Records:
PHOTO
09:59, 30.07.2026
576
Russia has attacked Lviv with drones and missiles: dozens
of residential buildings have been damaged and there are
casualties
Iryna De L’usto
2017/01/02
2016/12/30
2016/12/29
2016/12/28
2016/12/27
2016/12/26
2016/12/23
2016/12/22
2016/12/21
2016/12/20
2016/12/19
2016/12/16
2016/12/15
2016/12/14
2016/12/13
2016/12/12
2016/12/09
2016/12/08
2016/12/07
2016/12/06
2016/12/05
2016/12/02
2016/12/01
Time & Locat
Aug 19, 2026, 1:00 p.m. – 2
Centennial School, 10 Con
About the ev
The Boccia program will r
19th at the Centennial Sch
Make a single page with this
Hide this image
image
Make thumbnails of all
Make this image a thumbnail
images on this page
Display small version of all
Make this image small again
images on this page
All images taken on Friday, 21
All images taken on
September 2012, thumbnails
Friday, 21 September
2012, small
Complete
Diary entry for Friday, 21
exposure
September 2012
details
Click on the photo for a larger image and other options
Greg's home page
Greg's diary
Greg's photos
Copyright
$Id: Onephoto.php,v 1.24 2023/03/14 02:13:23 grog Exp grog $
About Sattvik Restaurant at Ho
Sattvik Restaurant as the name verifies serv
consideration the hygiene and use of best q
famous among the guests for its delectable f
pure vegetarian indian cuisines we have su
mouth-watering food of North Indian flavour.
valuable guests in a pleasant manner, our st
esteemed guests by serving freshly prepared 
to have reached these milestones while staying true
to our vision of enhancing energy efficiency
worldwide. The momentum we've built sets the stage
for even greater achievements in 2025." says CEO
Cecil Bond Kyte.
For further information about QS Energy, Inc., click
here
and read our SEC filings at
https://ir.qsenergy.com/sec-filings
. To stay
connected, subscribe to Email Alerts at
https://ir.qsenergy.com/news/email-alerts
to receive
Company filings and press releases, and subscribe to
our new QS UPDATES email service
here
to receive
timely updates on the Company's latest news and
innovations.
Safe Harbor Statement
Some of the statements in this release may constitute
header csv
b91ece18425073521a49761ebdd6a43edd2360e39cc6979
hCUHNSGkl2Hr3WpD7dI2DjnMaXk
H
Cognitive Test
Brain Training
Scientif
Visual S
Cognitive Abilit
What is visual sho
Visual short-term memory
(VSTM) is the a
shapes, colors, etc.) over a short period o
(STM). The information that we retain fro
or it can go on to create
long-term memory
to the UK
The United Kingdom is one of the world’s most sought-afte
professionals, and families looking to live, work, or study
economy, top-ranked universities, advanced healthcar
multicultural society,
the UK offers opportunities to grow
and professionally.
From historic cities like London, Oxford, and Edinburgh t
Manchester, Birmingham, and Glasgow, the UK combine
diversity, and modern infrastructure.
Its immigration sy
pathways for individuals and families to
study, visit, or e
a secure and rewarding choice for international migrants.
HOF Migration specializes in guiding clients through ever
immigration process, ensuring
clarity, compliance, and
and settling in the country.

What is needed: Put every line of the material above into a numbered list, leaving out any blank lines.

Answer section:
1. PHOTO
2. 09:59, 30.07.2026
3. 576
4. Russia has attacked Lviv with drones and missiles: dozens
5. of residential buildings have been damaged and there are
6. casualties
7. Iryna De L’usto
8. 2017/01/02
9. 2016/12/30
10. 2016/12/29
11. 2016/12/28
12. 2016/12/27
13. 2016/12/26
14. 2016/12/23
15. 2016/12/22
16. 2016/12/21
17. 2016/12/20
18. 2016/12/19
19. 2016/12/16
20. 2016/12/15
21. 2016/12/14
22. 2016/12/13
23. 2016/12/12
24. 2016/12/09
25. 2016/12/08
26. 2016/12/07
27. 2016/12/06
28. 2016/12/05
29. 2016/12/02
30. 2016/12/01
31. Time & Locat
32. Aug 19, 2026, 1:00 p.m. – 2
33. Centennial School, 10 Con
34. About the ev
35. The Boccia program will r
36. 19th at the Centennial Sch
37. Make a single page with this
38. Hide this image
39. image
40. Make thumbnails of all
41. Make this image a thumbnail
42. images on this page
43. Display small version of all
44. Make this image small again
45. images on this page
46. All images taken on Friday, 21
47. All images taken on
48. September 2012, thumbnails
49. Friday, 21 September
50. 2012, small
51. Complete
52. Diary entry for Friday, 21
53. exposure
54. September 2012
55. details
56. Click on the photo for a larger image and other options
57. Greg's home page
58. Greg's diary
59. Greg's photos
60. Copyright
61. $Id: Onephoto.php,v 1.24 2023/03/14 02:13:23 grog Exp grog $
62. About Sattvik Restaurant at Ho
63. Sattvik Restaurant as the name verifies serv
64. consideration the hygiene and use of best q
65. famous among the guests for its delectable f
66. pure vegetarian indian cuisines we have su
67. mouth-watering food of North Indian flavour.
68. valuable guests in a pleasant manner, our st
69. esteemed guests by serving freshly prepared 
70. to have reached these milestones while staying true
71. to our vision of enhancing energy efficiency
72. worldwide. The momentum we've built sets the stage
73. for even greater achievements in 2025." says CEO
74. Cecil Bond Kyte.
75. For further information about QS Energy, Inc., click
76. here
77. and read our SEC filings at
78. https://ir.qsenergy.com/sec-filings
79. . To stay
80. connected, subscribe to Email Alerts at
81. https://ir.qsenergy.com/news/email-alerts
82. to receive
83. Company filings and press releases, and subscribe to
84. our new QS UPDATES email service
85. here
86. to receive
87. timely updates on the Company's latest news and
88. innovations.
89. Safe Harbor Statement
90. Some of the statements in this release may constitute
91. header csv
92. b91ece18425073521a49761ebdd6a43edd2360e39cc6979
93. hCUHNSGkl2Hr3WpD7dI2DjnMaXk
94. H
95. Cognitive Test
96. Brain Training
97. Scientif
98. Visual S
99. Cognitive Abilit
100. What is visual sho
101. Visual short-term memory
102. (VSTM) is the a
103. shapes, colors, etc.) over a short period o
104. (STM). The information that we retain fro
105. or it can go on to create
106. long-term memory
107. to the UK
108. The United Kingdom is one of the world’s most sought-afte
109. professionals, and families looking to live, work, or study
110. economy, top-ranked universities, advanced healthcar
111. multicultural society,
112. the UK offers opportunities to grow
113. and professionally.
114. From historic cities like London, Oxford, and Edinburgh t
115. Manchester, Birmingham, and Glasgow, the UK combine
116. diversity, and modern infrastructure.
117. Its immigration sy
118. pathways for individuals and families to
119. study, visit, or e
120. a secure and rewarding choice for international migrants.
121. HOF Migration specializes in guiding clients through ever
122. immigration process, ensuring
123. clarity, compliance, and
124. and settling in the country.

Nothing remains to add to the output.